Another way in which the science of Chalara was opened-up was through the Facebook-based crowdsourcing game Fraxinus, developed by Dan MacLean from the The Sainsbury Laboratory. It presents players with real reference DNA sequences from the ash tree genome and challenges them to match up multiple DNA sequence reads from other samples against that references. The objective is to identify regions of the genome that show characteristics such as resistance, which might then be bred into a new disease-resistant variety of ash tree. Similar to OpenAshDieBack, Fraxinus enables ‘lots of people to lend a hand’. In the five months between August and December 2013, 51,057 people played Fraxinus, and the website confirms that ‘we have gained new biological insight into the variants selected from sequence data analysis’.

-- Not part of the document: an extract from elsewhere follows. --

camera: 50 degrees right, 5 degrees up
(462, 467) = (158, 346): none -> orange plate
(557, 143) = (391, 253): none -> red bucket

Citizen science and ash dieback
Surveillance is a key principle of biosecurity, and citizen science has played an important role in the monitoring of the spread of ash dieback. The Living Ash Project, for example, is a five year initiative funded by Defra that invites the public to get involved in monitoring Chalara. The smartphone app AshTag, developed by the Adapt Low Carbon Group at the University of East Anglia and launched in October 2012, also enables people to record diseased trees and submit photos of them to experts for assessment so they can map the disease pattern across the UK. Another way in which citizen scientists can help monitor tree diseases is through the Open Air Laboratories (OPAL) network. All these initiatives have the following characteristics in common: monitoring, surveillance, and control.

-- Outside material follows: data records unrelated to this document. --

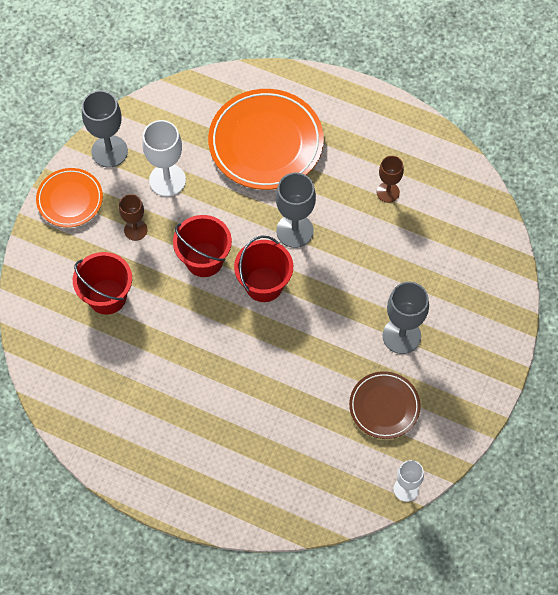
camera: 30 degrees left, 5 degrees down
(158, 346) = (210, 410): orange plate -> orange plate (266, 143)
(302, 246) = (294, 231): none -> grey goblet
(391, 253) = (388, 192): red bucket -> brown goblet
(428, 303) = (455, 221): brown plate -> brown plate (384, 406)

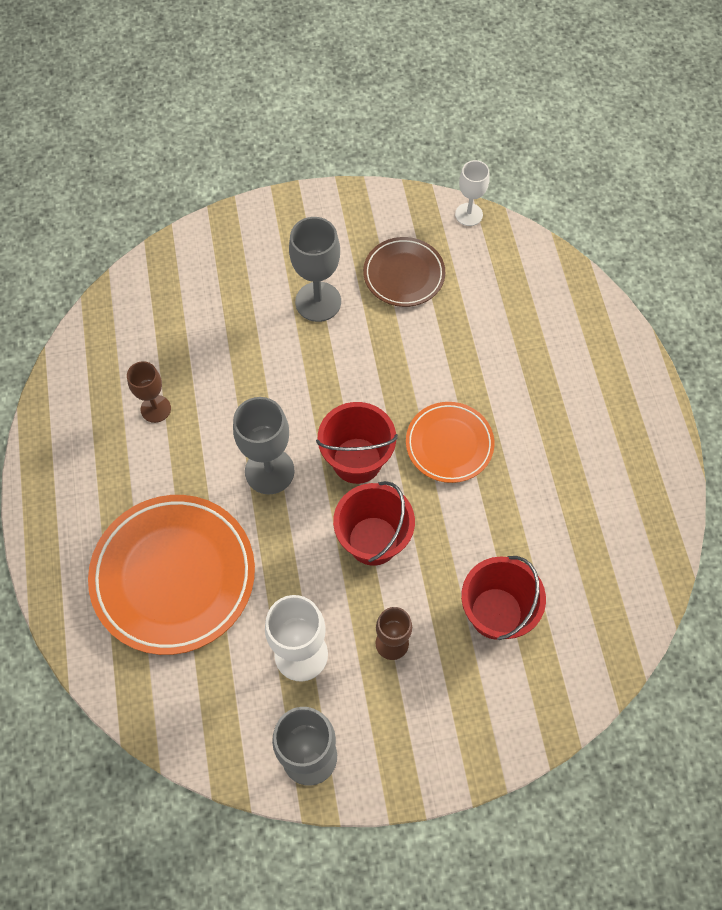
camera: 125 degrees left, 0 degrees up
(70, 199) = (409, 754): orange plate -> orange plate (449, 444)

Biosecurity and the foreclosure of public debate
At the beginning of November, I participated in a focus-group on public acceptability of genetic solutions to ash dieback. The interview formed part of a study led by Dr. Paul Jepson at Oxford University. The issue of genetically modified trees as an answer to ash dieback has since hit the headlines. It is an answer that could have only been given in response to a question that sees plant health as a problem of biosecurity, a problem to be tackle through scientific, technological, and regulatory approaches. And yet this framework has received much criticism from social scientists in recent years. Especially Biosecurity Borderlands, a project based at Exeter University, has done much to show how biosecurity (in the field of zoonotic disease) interfaces with other concerns in a globalising world. It is these interfaces we now need to turn our attention to. This is the only way to open-up to public and political debate links between trade liberalization, inadequate national and international regulatory frameworks, unsustainable horticultural trading practices, and damaging cultural preferences for gardening practices and their role in fostering epidemics (Tsouvalis, July 2015). The social sciences and humanities are ideally placed here to ‘lend a hand’!
(Image Credit: The Forestry Commission)
This is a repost of a blog first published by the London School of Economics and Political Science on the 16 of December 2015
I’ve superficially read the Borderlands report and it feels a little wishy-washy to me. “Seeing Asian Hornets? That’s ok, we’ll wait until the tipping point” is not an argument that is likely to win people over. The benefit of borderlines is that they are are clear, and the actions required once breached can be defined. In contrast, borderlands give invaders a chance to get a foothold and muddy the waters regarding the correct response.